Page —
┄┄┄┄┄┄┄┄┄┄

Tuesday, March 12, 2019

RICHARD III: Introducing Richard and Anne

I am directing a production of my favorite Shakespeare play.  Without getting into too much detail, let us say my childhood ended up a lonely one--I was too different, too 'weird,' too much of an outsider to find much welcome. Perhaps that's why this play resonates, especially since my reaction to all this was not (at least initially) at all wise or healthy.  Richard III (as a character in a play, not necessarily in real history) did the same.  On a spectacular level.

We open April 27, Saturday at 2pm.  Performances go on until May 26, with Sunday shows at 7pm.  This marks the premiere major production of a new company, theatreANON!  And yeah, we are raising funds to meet our bills (mostly rent).

Here you can find theatreANON's Facebook page.  Here is our website.

Over the next several weeks I'm want to introduce you to the cast.  A director's job is over halfway done if the cast is the right one.  So yeah, halfway done even before the first rehearsal!


Libby Letlow is portraying the title role in Richard III: Hour of the Tyrant.  Honestly I've seen her in almost a dozen different roles, so when she auditioned (and knocked it out of the park) I had an inkling of her potential, to say the least.  Honestly about four people who auditioned could have played the role, but Libby seemed to me the one who'd give the most interesting Richard.  As rehearsals have gone on, what can I say but she continues to surprise in the best possible way.

┄┄┄┄┄┄┄┄┄┄

Problem 1 — According to the blog post, on what day and at what time does the production open?
Problem 2 — Using the blog post, explain why Libby Letlow was chosen for the title role even though others could have played it.
Problem 3 — Repeat the part of the blog post starting with "Here you can" and going on through "the first rehearsal!".
Answer from the blog post alone, without bringing in outside knowledge.

Information shown —
┄┄┄┄┄┄┄┄┄┄

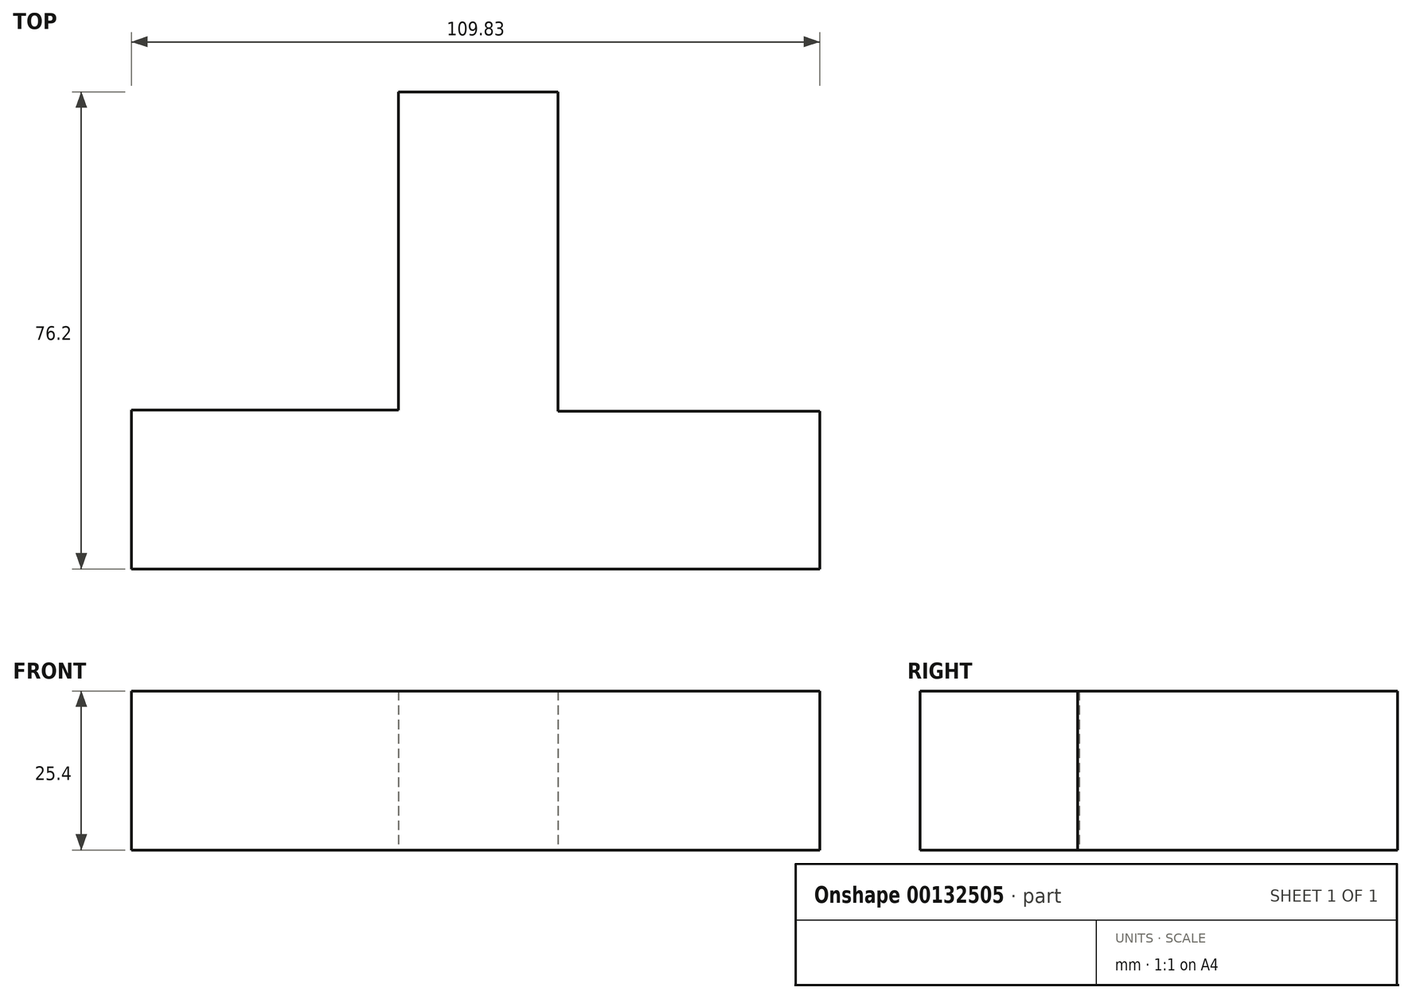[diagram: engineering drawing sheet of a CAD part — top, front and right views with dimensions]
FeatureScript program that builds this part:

┄┄┄┄┄┄┄┄┄┄

Reply 1 — It opens Saturday, April 27, at 2pm.

Reply 2 — About four people who auditioned could have played Richard, but the director thought Libby would give the most interesting Richard.

Reply 3 —
Here you can find theatreANON's Facebook page.  Here is our website.

Over the next several weeks I'm want to introduce you to the cast.  A director's job is over halfway done if the cast is the right one.  So yeah, halfway done even before the first rehearsal!